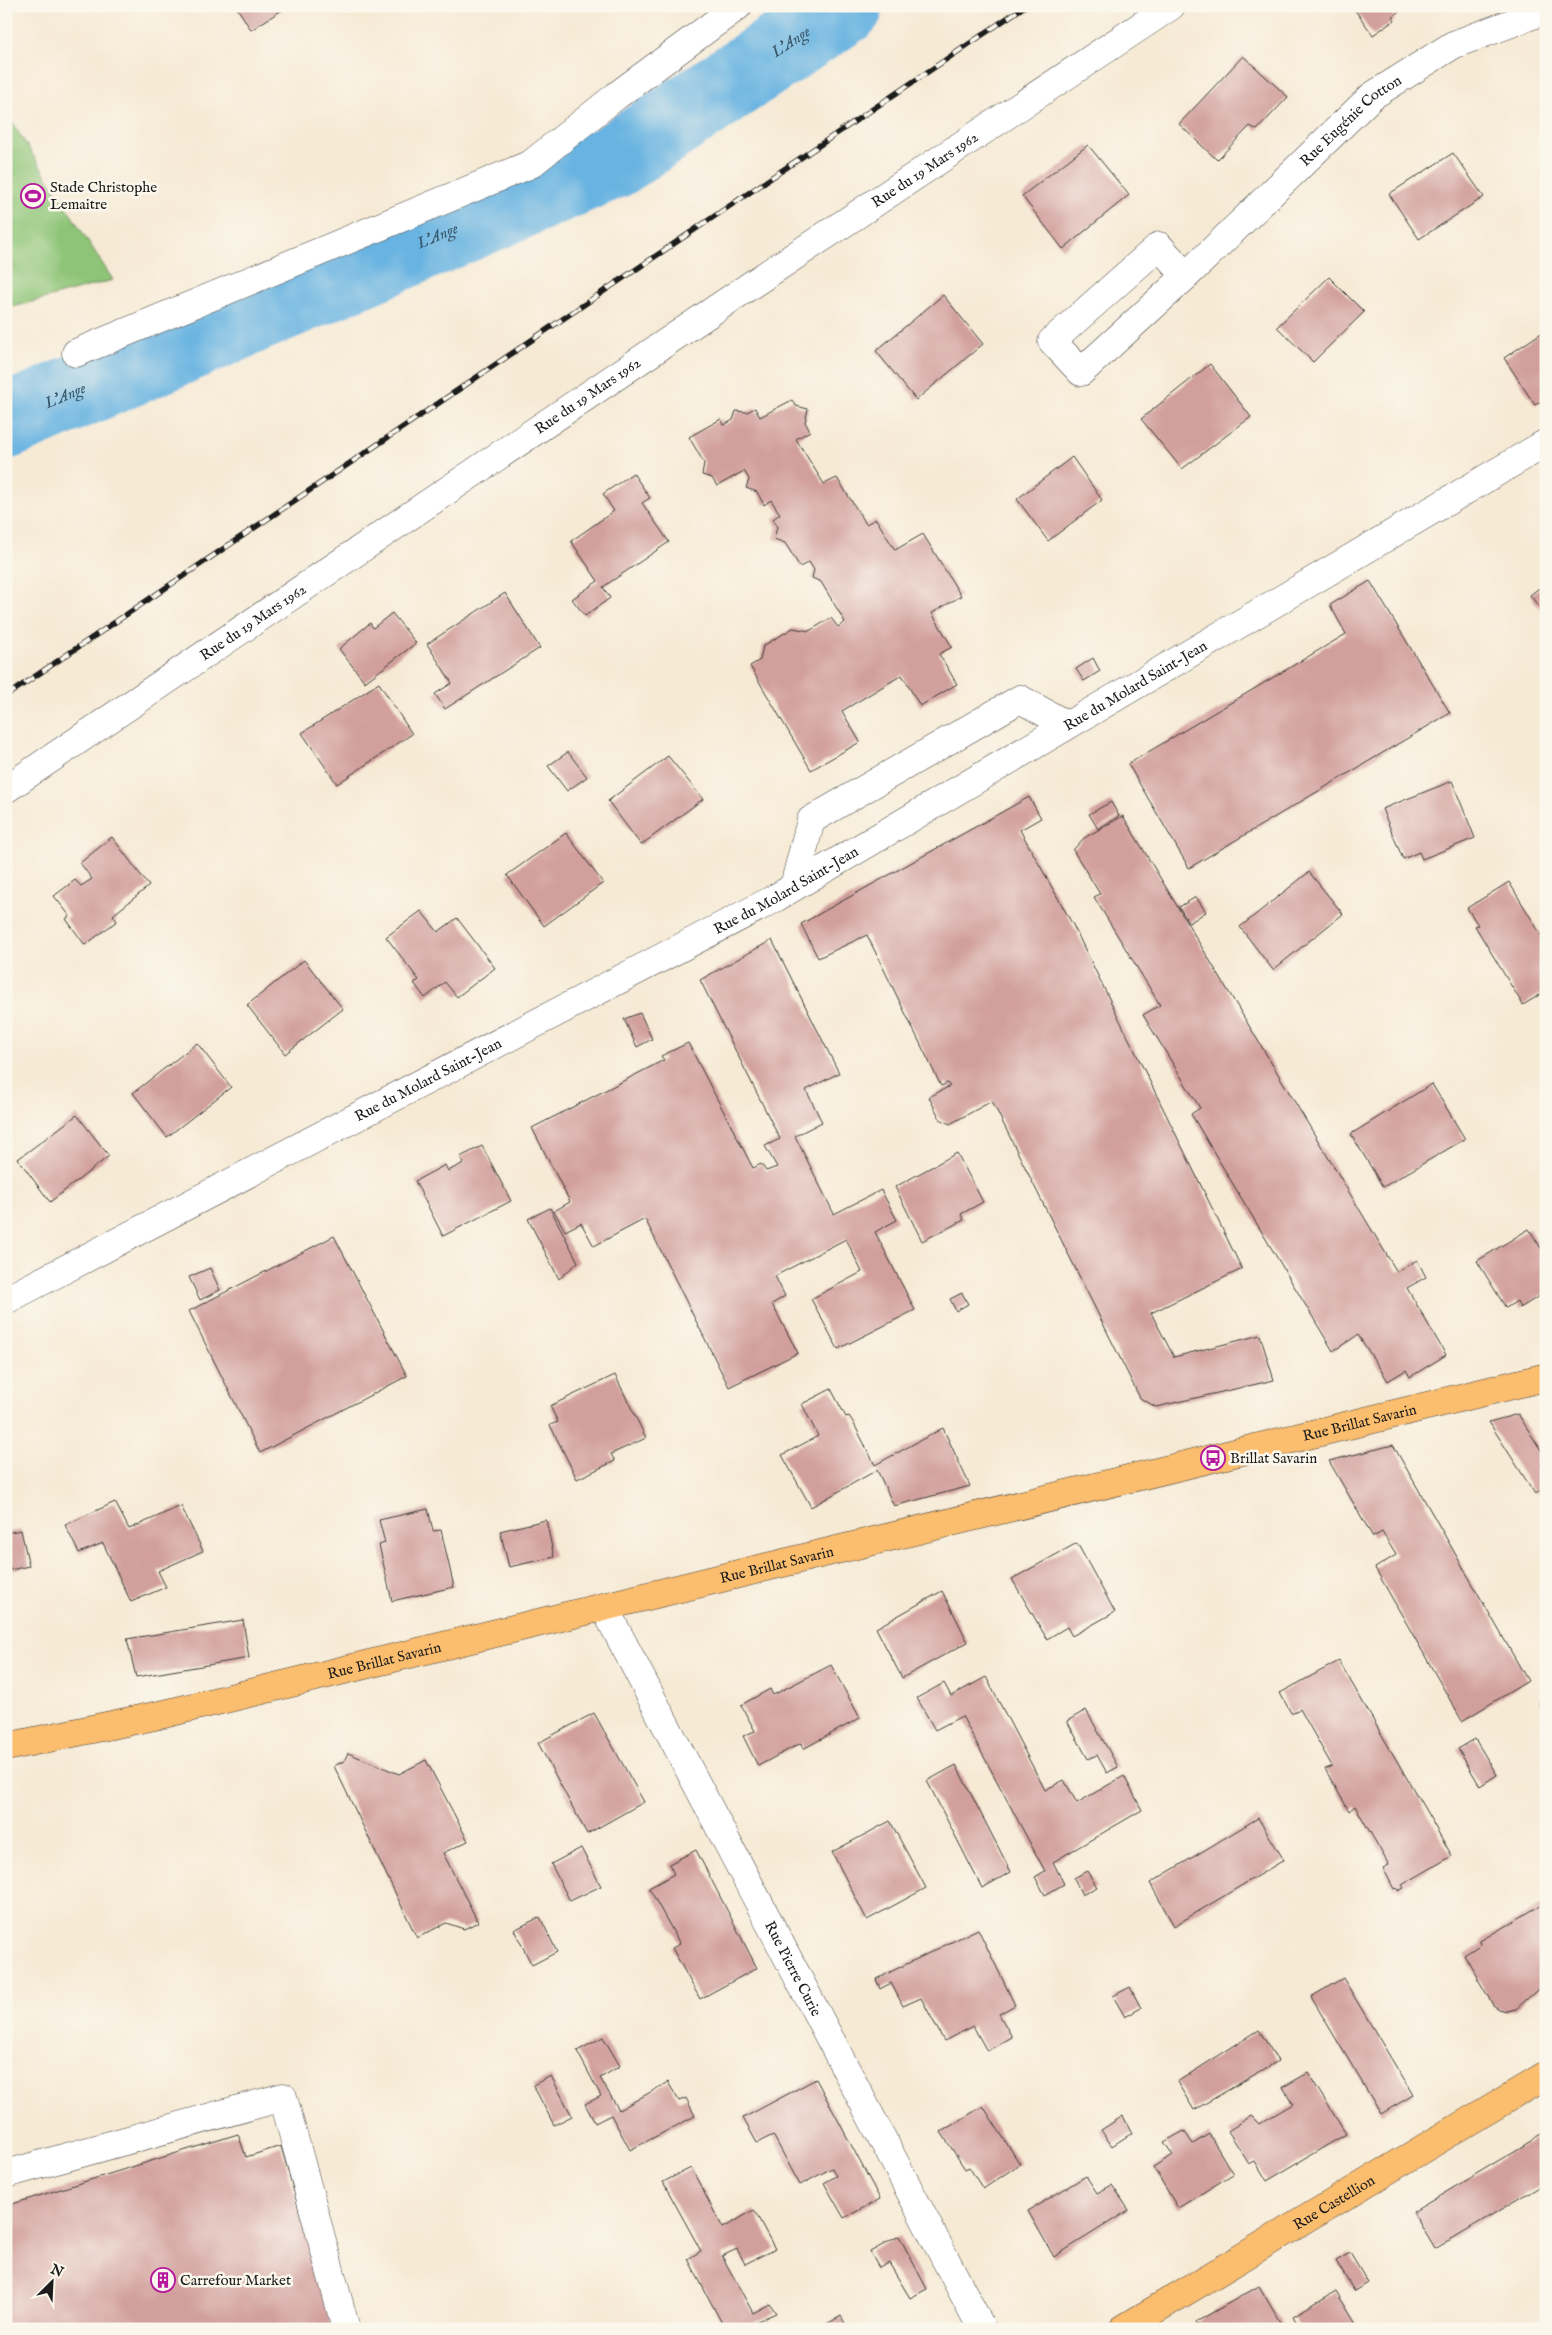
<svg xmlns="http://www.w3.org/2000/svg" width="1552" height="2335" viewBox="0 0 1552 2335" font-family="'IM FELL English',serif">
	<rect width="100%" height="100%" fill="#fbf7ec"/>
	<filter id="ink" filterUnits="userSpaceOnUse"><feTurbulence type="fractalNoise" baseFrequency=".02" numOctaves="2"/><feDisplacementMap in="SourceGraphic" scale="10" xChannelSelector="R" yChannelSelector="G"/><feConvolveMatrix kernelMatrix="1 2 1 2 8 2 1 2 1" color-interpolation-filters="sRGB"/></filter>
	<filter id="wash" filterUnits="userSpaceOnUse"><feTurbulence type="fractalNoise" baseFrequency=".0096" numOctaves="4" result="noise"/><feDisplacementMap in="SourceGraphic" scale="20" xChannelSelector="R" yChannelSelector="G"/><feGaussianBlur stdDeviation="1.12" result="paint"/><feColorMatrix in="noise" values="0 0 0 0 0 0 0 0 0 0 0 0 0 0 0 0 0 1.4 0 .05"/><feComposite in="paint" operator="in"/></filter>
	<g filter="url(#wash)">
		<rect width="100%" height="100%" fill="#f6ead5"/>
		<path fill="#8ec477" stroke="#55704a" d="M6,113L113,280L6,309Z"/>
		<g fill="none" stroke-linecap="round" stroke-linejoin="round">
			<path stroke="#68b3e1" stroke-width="75" id="s1" d="M6,422L614,161L846,6"/>
		</g>
		<g id="blocks">
			<path fill="#d19f9c" d="M236,6H288L251,30Z
				M1352,6H1406L1393,16L1395,20L1373,35Z
				M1243,56L1288,97L1257,130L1250,126L1217,160L1179,124Z
				M1088,145L1129,195L1063,249L1022,196Z
				M1453,153L1484,197L1419,239L1389,194Z
				M1329,277L1364,312L1313,362L1277,327Z
				M943,295L983,344L916,400L876,351Z
				M1546,330V398L1535,405L1504,358Z
				M1210,364L1251,417L1182,469L1141,419Z
				M792,400L796,406L808,409L805,422L810,431L796,439L824,484L837,478L866,524L876,519L895,550L923,534L961,596L932,613L952,647L939,654L957,684L920,706L902,675L842,711L860,742L811,770L750,666L760,660L763,646L793,628L809,631L831,618L838,627L845,622L821,582L812,578L814,570L809,562L800,567L785,543L774,539L777,527L773,519L780,514L771,500L764,505L757,492L746,488L749,479L744,471L717,486L712,478L702,475L704,463L689,437L721,419L724,425L733,420L736,411L747,412L755,408L760,417Z
				M1072,457L1102,500L1048,541L1017,499Z
				M633,473L650,498L642,503L669,542L603,587L610,598L585,616L572,599L598,581L571,541L614,511L603,494Z
				M1370,581L1450,713L1189,868L1128,764L1346,634L1330,605Z
				M1546,583V616L1530,595Z
				M505,593L540,648L445,709L435,694L452,683L427,644Z
				M392,613L416,643L365,682L339,649L370,623L373,628Z
				M1093,658L1100,671L1084,681L1076,669Z
				M379,683L412,734L337,784L302,733Z
				M568,752L587,777L567,791L548,766Z
				M668,756L703,799L641,845L608,801Z
				M1452,781L1475,838L1422,859L1419,852L1403,859L1382,809Z
				M1029,797L1041,818L1020,830L1073,925L1242,1269L1151,1313L1174,1357L1260,1335L1274,1380L1156,1407L1140,1398L992,1101L950,1124L940,1119L929,1097L950,1086L947,1083L941,1086L867,935L818,958L801,924Z
				M1111,802L1119,816L1098,829L1089,814Z
				M1123,816L1397,1272L1417,1260L1426,1277L1407,1288L1446,1355L1410,1377L1406,1370L1388,1381L1358,1335L1333,1351L1191,1114L1200,1108L1143,1015L1160,1005L1094,897L1100,894L1073,850L1084,838Z
				M566,833L603,883L544,926L507,875Z
				M112,837L149,886L113,915L117,921L85,945L66,919L70,916L54,896L75,880L81,886L92,879L80,863Z
				M1309,872L1343,914L1273,970L1240,927Z
				M1509,882L1546,943V991L1523,1005L1475,926L1478,925L1467,908Z
				M1196,897L1206,912L1189,923L1179,907Z
				M421,911L438,932L457,918L495,968L457,997L445,982L425,998L414,983L419,980L386,937Z
				M772,940L839,1073L806,1090L822,1122L795,1136L834,1214L881,1190L897,1220L875,1232L915,1310L838,1349L811,1299L862,1272L846,1239L775,1276L785,1296L772,1304L798,1353L729,1387L645,1219L594,1246L581,1223L565,1231L554,1211L570,1202L532,1128L664,1060L661,1056L688,1043L753,1168L761,1164L766,1171L777,1167L765,1146L780,1139L700,980Z
				M304,960L343,1009L285,1054L247,1005Z
				M640,1013L652,1039L637,1047L624,1019Z
				M197,1043L231,1087L167,1137L133,1093Z
				M1432,1084L1465,1139L1383,1187L1351,1134Z
				M77,1115L109,1156L50,1202L18,1159Z
				M482,1146L511,1201L443,1236L415,1181L445,1165L448,1171L464,1163L460,1157Z
				M957,1153L983,1202L961,1214L964,1220L922,1241L895,1187Z
				M550,1208L578,1262L559,1279L528,1219Z
				M1529,1229L1546,1256V1292L1520,1308L1517,1301L1506,1308L1477,1261Z
				M334,1236L407,1376L260,1453L189,1311Z
				M210,1268L220,1290L200,1300L189,1277Z
				M962,1293L968,1304L956,1311L950,1299Z
				M615,1375L646,1438L611,1454L615,1461L577,1479L550,1425L558,1422L550,1406Z
				M831,1389L846,1417L849,1416L853,1422L875,1465L943,1428L970,1486L894,1506L877,1470L811,1507L782,1455L818,1436L802,1404Z
				M1518,1414L1546,1458V1461L1541,1464L1546,1473V1487L1535,1494L1489,1422Z
				M1393,1445L1528,1681L1462,1721L1375,1568L1396,1555L1382,1532L1373,1537L1329,1461Z
				M115,1502L129,1529L181,1506L203,1551L158,1571L166,1587L131,1602L103,1543L79,1553L65,1525Z
				M428,1509L433,1531L441,1530L454,1587L392,1601L379,1545L385,1543L379,1520Z
				M546,1520L554,1557L509,1567L500,1531Z
				M21,1530L29,1566L10,1570L6,1553V1533Z
				M1077,1543L1115,1612L1072,1636L1067,1627L1047,1639L1012,1579Z
				M942,1591L968,1642L902,1678L876,1628Z
				M243,1620L249,1658L136,1677L127,1639Z
				M1339,1661L1452,1856L1402,1885L1404,1888L1398,1891L1397,1888L1394,1889L1383,1868L1389,1865L1355,1806L1349,1811L1325,1769L1332,1766L1300,1709L1291,1713L1280,1693Z
				M831,1665L860,1718L803,1749L801,1743L758,1766L743,1736L755,1731L741,1705L770,1689L773,1695Z
				M986,1677L1045,1790L1064,1780L1077,1803L1124,1776L1142,1810L1053,1862L1064,1884L1045,1895L1035,1877L1045,1871L962,1716L935,1730L917,1698L944,1683L951,1696Z
				M1546,1697V1713L1539,1701Z
				M1086,1710L1118,1767L1107,1773L1097,1755L1088,1759L1067,1721Z
				M594,1713L644,1802L587,1834L538,1743Z
				M1475,1739L1497,1775L1480,1786L1458,1749Z
				M348,1753L399,1774L426,1760L468,1841L443,1853L478,1922L464,1929L446,1923L417,1938L334,1766L344,1761Z
				M956,1765L1011,1872L982,1888L927,1781Z
				M1258,1818L1284,1860L1174,1926L1150,1883Z
				M890,1821L926,1888L867,1920L832,1852Z
				M581,1848L601,1886L570,1901L551,1864Z
				M696,1850L757,1968L700,1999L672,1948L680,1944L649,1888L674,1874L669,1864Z
				M1087,1871L1097,1887L1082,1895L1074,1878Z
				M1546,1902V1961L1543,1963L1546,1967V1982L1516,2009L1506,2011L1499,2009L1493,2005L1464,1955L1481,1944L1480,1941Z
				M540,1917L557,1952L532,1965L514,1930Z
				M978,1929L1015,2005L999,2014L1012,2037L987,2051L973,2026L944,2041L921,1998L903,2006L891,1983L880,1989L876,1979Z
				M1343,1978L1413,2095L1381,2114L1311,1997Z
				M1130,1987L1141,2008L1125,2017L1113,1996Z
				M1259,2030L1278,2061L1194,2110L1177,2082Z
				M603,2037L620,2066L600,2078L619,2110L668,2082L679,2101L686,2098L695,2116L630,2150L611,2115L595,2123L585,2104L601,2096L577,2051Z
				M1308,2073L1346,2134L1267,2181L1255,2161L1249,2164L1228,2131L1251,2116L1259,2124L1293,2104L1283,2087Z
				M551,2076L572,2116L554,2125L533,2085Z
				M816,2079L880,2199L844,2218L824,2183L836,2176L832,2168L800,2185L773,2135L757,2143L743,2118Z
				M983,2106L1020,2164L983,2189L969,2167L965,2169L941,2132Z
				M1123,2116L1132,2133L1112,2146L1101,2130Z
				M1184,2131L1193,2144L1209,2134L1233,2174L1178,2208L1153,2167L1173,2155L1164,2142Z
				M1546,2132V2182L1435,2249L1413,2212Z
				M238,2134L246,2157L281,2146L333,2329H6V2206Z
				M691,2168L723,2228L754,2210L775,2249L745,2264L737,2249L722,2256L753,2313L770,2304L776,2313L739,2329H725L688,2259L701,2251L663,2182Z
				M1086,2176L1097,2193L1112,2185L1129,2210L1054,2257L1028,2211Z
				M899,2236L927,2289L910,2298L889,2263L879,2268L870,2252Z
				M1350,2253L1368,2283L1354,2291L1336,2261Z
				M1259,2286L1284,2329H1199L1196,2322Z
				M1336,2291L1359,2329H1300L1293,2316Z
				M841,2316L848,2329H818Z"/>
		</g>
	</g>
	<g filter="url(#ink)">
		<use href="#blocks" fill-opacity="0" stroke="#3d3b38" stroke-width="1"/>
		<g fill="none" stroke-linecap="round" stroke-linejoin="round">
			<defs>
				<g id="minor">
					<path id="s2" d="M1186,276L1159,246L1052,341L1081,372L1186,276L1372,96L1453,45L1546,10"/>
					<path d="M76,353L531,164L616,96L738,6"/>
					<path id="s3" d="M6,789L754,283L1171,6"/>
					<path d="M794,886L811,820L1020,699L1067,725"/>
					<path id="s4" d="M6,1300L772,900L1546,443"/>
					<path id="s5" d="M604,1607L982,2329"/>
					<path d="M6,2174L283,2097L346,2329"/>
				</g>
				<g id="major">
					<path id="s6" d="M6,1747L164,1714L1546,1377"/>
					<path id="s7" d="M1123,2329L1546,2075"/>
				</g>
			</defs>
			<use href="#minor" stroke="#3d3b38" stroke-width="29"/>
			<use href="#major" stroke="#3d3b38" stroke-width="29"/>
			<use href="#minor" stroke="#fff" stroke-width="28"/>
			<use href="#major" stroke="#fbbd6e" stroke-width="28"/>
			<defs>
				<path id="rail" d="M6,696L1025,6"/>
			</defs>
			<use href="#rail" stroke="#1c1c1c" stroke-width="5.5"/>
			<use href="#rail" stroke="#fbf7ec" stroke-width="4" stroke-dasharray="11" stroke-linecap="butt"/>
		</g>
	</g>
	<defs>
		<symbol id="stadium-ring" viewBox="-11 -11 22 22"><circle r="9.5" fill="#fbf7ec" stroke="#b5179e" stroke-width="1.5"/><path d="M0-5a6.5 5 0 1 0 0 10a6.5 5 0 1 0 0-10ZM-3.5-1.8h7v3.6h-7Z" fill="#b5179e"/></symbol>
		<symbol id="bus-ring" viewBox="-11 -11 22 22"><circle r="9.5" fill="#fbf7ec" stroke="#b5179e" stroke-width="1.5"/><path d="M-5-6H5V4H4V6H2V4H-2V6H-4V4H-5ZM-3.5-4V0h7V-4ZM-3.5 1.2v1.5H-2V1.2ZM2 1.2v1.5H3.5V1.2Z" fill="#b5179e"/></symbol>
		<symbol id="building-ring" viewBox="-11 -11 22 22"><circle r="9.5" fill="#fbf7ec" stroke="#b5179e" stroke-width="1.5"/><path d="M-4-6H4V6H1V3H-1V6H-4ZM-2.5-4.3h1.7v1.8h-1.7ZM.8-4.3h1.7v1.8H.8ZM-2.5-1h1.7V.8h-1.7ZM.8-1h1.7V.8H.8Z" fill="#b5179e"/></symbol>
	</defs>
	<g fill-rule="evenodd">
		<use href="#stadium-ring" x="19" y="182" width="28" height="28"/>
		<use href="#bus-ring" x="1199" y="1444" width="28" height="28"/>
		<use href="#building-ring" x="149" y="2266" width="28" height="28"/>
	</g>
	<g text-anchor="middle" dominant-baseline="central" stroke-width="5" stroke-linejoin="round" paint-order="stroke">
		<g font-size="15" fill="#1c1c1c" stroke="#fbf7ec">
			<text stroke="none"><textPath href="#s2" startOffset="595">Rue Eugénie Cotton</textPath></text>
			<text stroke="none"><textPath href="#s3" startOffset="1108">Rue du 19 Mars 1962</textPath></text>
			<text stroke="none"><textPath href="#s3" startOffset="702">Rue du 19 Mars 1962</textPath></text>
			<text stroke="none"><textPath href="#s3" startOffset="298">Rue du 19 Mars 1962</textPath></text>
			<text stroke="none"><textPath href="#s4" startOffset="1286">Rue du Molard Saint-Jean</textPath></text>
			<text stroke="none"><textPath href="#s4" startOffset="881">Rue du Molard Saint-Jean</textPath></text>
			<text stroke="none"><textPath href="#s4" startOffset="476">Rue du Molard Saint-Jean</textPath></text>
			<text stroke="none"><textPath href="#s6" startOffset="1392">Rue Brillat Savarin</textPath></text>
			<text stroke="none"><textPath href="#s6" startOffset="792">Rue Brillat Savarin</textPath></text>
			<text stroke="none"><textPath href="#s6" startOffset="388">Rue Brillat Savarin</textPath></text>
			<text stroke="none"><textPath href="#s5" startOffset="408">Rue Pierre Curie</textPath></text>
			<text stroke="none"><textPath href="#s7" startOffset="246">Rue Castellion</textPath></text>
		</g>
		<g font-size="15" fill="#1c1c1c" stroke="#fbf7ec" text-anchor="start">
			<text x="50" y="187">Stade Christophe<tspan x="50" dy="17">Lemaitre</tspan></text>
			<text x="1230" y="1458">Brillat Savarin</text>
			<text x="180" y="2280">Carrefour Market</text>
		</g>
		<g font-size="16" font-style="italic" fill="#3a586b" stroke="#fbf7ec">
			<text stroke="none"><textPath href="#s1" startOffset="875">L'Ange</textPath></text>
			<text stroke="none"><textPath href="#s1" startOffset="470">L'Ange</textPath></text>
			<text stroke="none"><textPath href="#s1" startOffset="65">L'Ange</textPath></text>
		</g>
	</g>
	<rect width="1552" height="2335" fill="none" stroke="#fbf7ec" stroke-width="25"/>
	<g transform="translate(52 2282) rotate(24)" stroke="#fbf7ec" stroke-width="4" paint-order="stroke">
	<path d="M0-4L9 19L0 12L-9 19Z" fill="#1c1c1c"/>
	<text y="-8" font-size="14" font-weight="bold" text-anchor="middle" fill="#1c1c1c">N</text>
	</g>
</svg>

################

### Exercise
Count each line above where the string "Mars" occurs. Give the number only.

### Reply to the task
3